▸ CONSIGNES:
a: Reformulez sous forme de liste le paragraphe de l’article sur la délivrance des visas qui commence par « L’enquête menée par la Cimade », en conservant ses faits principaux.
b: D’après l’article sur la délivrance des visas, en quelle année la Cimade a-t-elle lancé sa campagne d’observation des conditions de délivrance des visas ?

▸ TEXTE SOURCE:
○ ○ ○ ○

Article extrait du Plein droit n° 86, octobre 2010
« Santé des étrangers : l’autre double peine »

Délivrance de visas : un rapport accablant

Sarah Belaïsch

Cimade - Coordinatrice du rapport sur les visas
Loin des observateurs de la société civile, la délivrance des visas est devenue un élément clé dans la politique d’immigration : le sort des membres de famille rejoignants, des étudiants, des familles de réfugiés, se décide désormais tout autant dans le pays de départ que dans les préfectures. Face aux innombrables plaintes d’étrangers venant raconter les attentes, les refus, les démarches insensées qui n’aboutissent jamais, la Cimade a décidé de lancer en 2009 une campagne d’observation des conditions de délivrance des visas. Dans son ensemble, le constat est aussi affligeant qu’inquiétant.

L’enquête menée par la Cimade s’est concentrée sur six pays – Algérie, Sénégal, Mali, Turquie, Ukraine et Maroc – afin de mieux cerner les effets de cette externalisation rampante de la gestion de l’immigration qu’est devenue la délivrance des visas. Le tableau dressé est sombre : la façon dont la France traite ceux qui souhaitent s’y rendre est indigne.

Si les conditions d’accueil se sont globalement améliorées, on voit encore devant certains consulats des files d’attente démesurées, comme à Bamako, au Mali, où le dossier des demandeurs est examiné à même le trottoir car la plupart des requérants ne sont pas autorisés à entrer à l’intérieur du consulat. Selon la nationalité du requérant, son statut ou les pratiques de tel ou tel consulat qui effectue des vérifications plus ou moins poussées, l’instruction des demandes de visa peut être très lente et nombre de visas sont délivrés après la date prévue du voyage. Surtout, il est très difficile pour les demandeurs d’accéder à une information fiable sur la procédure ou la liste des pièces à fournir, et même d’approcher les agents consulaires, ce qui entraîne un fort sentiment d’incompréhension : « ce qui est dur c’est qu’on a un sentiment d’impuissance, un sentiment d’abus de pouvoir, on n’a aucun interlocuteur  » ; « l’esprit humain a besoin de comprendre, de s’accrocher à quelque chose mais là on ne te dit rien, pas d’indication, pas d’explication » (témoignage recueilli au Mali) ; « on ne nous donne aucune information lors du dépôt. S’il manque des informations pourquoi ne pas le dire tout de suite ? On nous laisse déposer le dossier pour ensuite refuser le visa parce qu’il manque telle ou telle pièce » (témoignage recueilli en Algérie) ; « cette absence totale de transparence c’est un choc pour un pays qui se dit démocratique » (témoignage recueilli en Algérie).

○ ○ ○ ○

▸ DONNÉES FOURNIES:
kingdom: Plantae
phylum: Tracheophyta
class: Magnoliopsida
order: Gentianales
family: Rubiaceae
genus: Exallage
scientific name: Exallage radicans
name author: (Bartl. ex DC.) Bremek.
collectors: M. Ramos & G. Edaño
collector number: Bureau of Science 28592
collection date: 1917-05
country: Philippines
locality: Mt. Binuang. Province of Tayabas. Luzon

○ ○ ○ ○

▸ RÉPONSES AUX CONSIGNES:
a:
- L’enquête de la Cimade a porté sur six pays : Algérie, Sénégal, Mali, Turquie, Ukraine et Maroc.
- Son but était de mieux cerner les effets de l’externalisation rampante de la gestion de l’immigration qu’est devenue la délivrance des visas.
- Le tableau obtenu est sombre : la façon dont la France traite ceux qui souhaitent s’y rendre est jugée indigne.

b: En 2009.